PROVIDED TEXT:

Breaking Local News
Dish Network may quit carrying WCHS TV8 and WVAH Fox 11. If no new retransmission agreement is reached between Sinclair Broadcast Group Inc. and Dish Network Corp. that is likely to happen at 12:01 a.m. Thursday. Dish said in a prepared statement that Sinclair has threatened to block Dish customers' access to their broadcasts "unless Dish accepts a massive price increase." Sinclair also issued a prepared statement, and said the company is negotiating with Dish on terms for a new agreement, but doubts one will be reached.
The state Judicial Hearing Board has approved a settlement for a former Kanawha County magistrate Carol Fouty. Fouty has already resigned, but that was one of the stipluations of the agreement. She must also remove herself from this November's election and pay more than six thousand dollars to cover the costs of the investigation. As it accepted the agreement, the hearing board also asked Kanawha County Prosecuting Attorney Mark Plants' office to investigate whether criminal laws were violated. The recommendations will now go before the state Supreme Court.
A Kanawha County Sheriff's deputy was called to a disturbance last Saturday at the Comfort Inn at 122 Racer Drive in Cross Lanes. A bartender had stopped serving the two because they were so intoxicated. 48-year old Donald Charles Canaday of Crab Orchard took off his shirt and made threats to the bartender, according to the sheriff's office, and then left with 33-year old Christy Lynn Bolen. Canaday, faces Battery on a Police Officer charge, after spitting on the officer, and kicked windows and banged his head on various
areas inside the patrol car. The police report says Canaday later made threats to kill police officers, burn houses and kill their families. He remains at the South Central Regional Jail. Bowlen was arrested, then taken to detox.
West Virginia is getting funds that will help low-income students take advanced placement courses. The aim of the $52,000 grant is to encourage students to take the advanced courses and earn college credit, and it's part of a larger $21.5 million grant from the US Dept. of Education going to 43 states. U.S. Secretary of Education Arne Duncan says the advanced placement courses help create a culture in high schools that gets students excited about college.
It's something you may have talked about at the office this week. Charleston is the most sleep-deprived city in the US, according to pillow manufacturer Carpenter Co. and SleepBetter.org. The Centers for Disease Control and Prevention collected the data from all 50 states, and in Charleston, folks don't get enough sleep on just over ten days per month. Most analysts seem to agree that holding down an intense job, or several different jobs to make ends meet, can squeeze out sleep. And then there's Facebook.
We won't know for awhile whether state regulators will approve a special electricity rate for Century Aluminum's Jackson County plant. The Public Service Commission has extended the deadline for filing briefs, after Appalachian Power and several others told the PSC they need more time to file. Some are waiting on transcripts from court hearings. Century Aluminum says it needs to reduce electricity costs so it can reopen the Ravenswood plant that closed three years ago. A decision is expected in about a month.

EXPLORE THE MATERIAL:
1) Summarize the news roundup in three sentences.
2) From the news roundup, extract word for word the passage starting with "It's something you" and going on through "then there's Facebook.".

GIVEN INFORMATION:
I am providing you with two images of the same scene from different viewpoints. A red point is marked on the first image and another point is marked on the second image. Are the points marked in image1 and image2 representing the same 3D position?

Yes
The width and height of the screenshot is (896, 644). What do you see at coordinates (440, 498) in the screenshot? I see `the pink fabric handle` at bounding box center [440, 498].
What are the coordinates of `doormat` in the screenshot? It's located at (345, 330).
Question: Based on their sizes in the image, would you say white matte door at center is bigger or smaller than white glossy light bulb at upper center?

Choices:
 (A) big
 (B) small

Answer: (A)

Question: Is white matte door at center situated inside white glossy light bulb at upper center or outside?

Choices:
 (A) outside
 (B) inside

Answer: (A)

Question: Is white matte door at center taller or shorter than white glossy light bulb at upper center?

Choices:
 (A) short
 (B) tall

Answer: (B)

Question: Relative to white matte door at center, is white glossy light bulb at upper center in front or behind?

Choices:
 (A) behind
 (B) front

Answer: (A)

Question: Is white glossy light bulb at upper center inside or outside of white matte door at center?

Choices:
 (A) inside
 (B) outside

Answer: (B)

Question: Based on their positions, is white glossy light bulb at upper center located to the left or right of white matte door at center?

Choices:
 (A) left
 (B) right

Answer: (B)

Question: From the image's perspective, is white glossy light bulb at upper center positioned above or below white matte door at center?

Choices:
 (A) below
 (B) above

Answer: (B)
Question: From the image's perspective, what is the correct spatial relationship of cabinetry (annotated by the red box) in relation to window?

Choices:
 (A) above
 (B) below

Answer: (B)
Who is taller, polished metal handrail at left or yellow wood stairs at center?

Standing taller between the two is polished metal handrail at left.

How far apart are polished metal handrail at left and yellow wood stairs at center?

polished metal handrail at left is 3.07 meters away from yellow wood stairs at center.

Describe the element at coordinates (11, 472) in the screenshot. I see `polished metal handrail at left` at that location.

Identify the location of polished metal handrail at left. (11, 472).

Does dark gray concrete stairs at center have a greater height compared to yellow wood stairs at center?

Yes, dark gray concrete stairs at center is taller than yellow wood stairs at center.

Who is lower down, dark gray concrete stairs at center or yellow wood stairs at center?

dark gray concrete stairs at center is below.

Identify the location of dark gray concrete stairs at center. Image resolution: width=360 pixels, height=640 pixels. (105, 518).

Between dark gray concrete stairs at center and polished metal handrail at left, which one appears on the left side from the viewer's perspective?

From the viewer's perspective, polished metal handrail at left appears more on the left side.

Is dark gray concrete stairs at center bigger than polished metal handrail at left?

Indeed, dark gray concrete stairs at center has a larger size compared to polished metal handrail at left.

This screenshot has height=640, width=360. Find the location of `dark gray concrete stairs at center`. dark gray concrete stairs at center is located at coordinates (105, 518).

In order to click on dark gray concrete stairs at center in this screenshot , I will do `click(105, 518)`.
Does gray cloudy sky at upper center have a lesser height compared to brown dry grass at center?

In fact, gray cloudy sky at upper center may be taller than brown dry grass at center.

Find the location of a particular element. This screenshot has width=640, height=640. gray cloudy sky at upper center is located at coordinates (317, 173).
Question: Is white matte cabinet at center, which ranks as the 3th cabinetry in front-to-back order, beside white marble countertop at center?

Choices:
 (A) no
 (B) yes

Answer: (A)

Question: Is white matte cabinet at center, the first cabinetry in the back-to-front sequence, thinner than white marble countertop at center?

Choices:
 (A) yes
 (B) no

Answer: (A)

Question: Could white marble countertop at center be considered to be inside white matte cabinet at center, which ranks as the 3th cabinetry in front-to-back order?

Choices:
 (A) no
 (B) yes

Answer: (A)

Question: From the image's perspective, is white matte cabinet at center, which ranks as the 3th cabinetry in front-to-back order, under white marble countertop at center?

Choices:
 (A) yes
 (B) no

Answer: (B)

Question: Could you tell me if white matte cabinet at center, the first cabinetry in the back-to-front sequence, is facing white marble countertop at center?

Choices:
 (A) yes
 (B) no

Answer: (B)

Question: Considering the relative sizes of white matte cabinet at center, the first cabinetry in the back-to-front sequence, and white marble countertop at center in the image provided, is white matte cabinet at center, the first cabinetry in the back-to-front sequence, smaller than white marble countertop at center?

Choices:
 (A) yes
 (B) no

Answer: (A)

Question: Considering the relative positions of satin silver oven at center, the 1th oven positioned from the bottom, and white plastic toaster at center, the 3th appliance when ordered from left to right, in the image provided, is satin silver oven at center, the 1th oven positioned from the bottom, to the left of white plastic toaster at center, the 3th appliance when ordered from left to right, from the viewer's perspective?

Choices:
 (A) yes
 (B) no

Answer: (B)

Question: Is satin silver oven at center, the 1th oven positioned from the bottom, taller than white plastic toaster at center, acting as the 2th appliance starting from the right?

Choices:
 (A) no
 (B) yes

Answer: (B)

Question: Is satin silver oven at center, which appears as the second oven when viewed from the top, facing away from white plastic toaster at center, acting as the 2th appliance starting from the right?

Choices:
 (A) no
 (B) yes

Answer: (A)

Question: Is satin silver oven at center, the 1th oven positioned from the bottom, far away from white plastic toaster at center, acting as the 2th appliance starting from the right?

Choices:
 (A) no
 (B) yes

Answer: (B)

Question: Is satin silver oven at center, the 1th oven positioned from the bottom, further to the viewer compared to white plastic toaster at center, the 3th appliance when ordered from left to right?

TASK-BY-TASK ANSWERS:
1) Dish Network may stop carrying WCHS TV8 and WVAH Fox 11 if Sinclair Broadcast Group and Dish do not reach a new retransmission agreement. The state Judicial Hearing Board has approved a settlement for former Kanawha County magistrate Carol Fouty, and Donald Charles Canaday of Crab Orchard faces a battery on a police officer charge after a disturbance at a Cross Lanes Comfort Inn. West Virginia is getting a $52,000 grant to help low-income students take advanced placement courses, Charleston has been named the most sleep-deprived city in the US, and the Public Service Commission has extended its deadline for briefs on a special electricity rate for Century Aluminum's Jackson County plant.

2)
It's something you may have talked about at the office this week. Charleston is the most sleep-deprived city in the US, according to pillow manufacturer Carpenter Co. and SleepBetter.org. The Centers for Disease Control and Prevention collected the data from all 50 states, and in Charleston, folks don't get enough sleep on just over ten days per month. Most analysts seem to agree that holding down an intense job, or several different jobs to make ends meet, can squeeze out sleep. And then there's Facebook.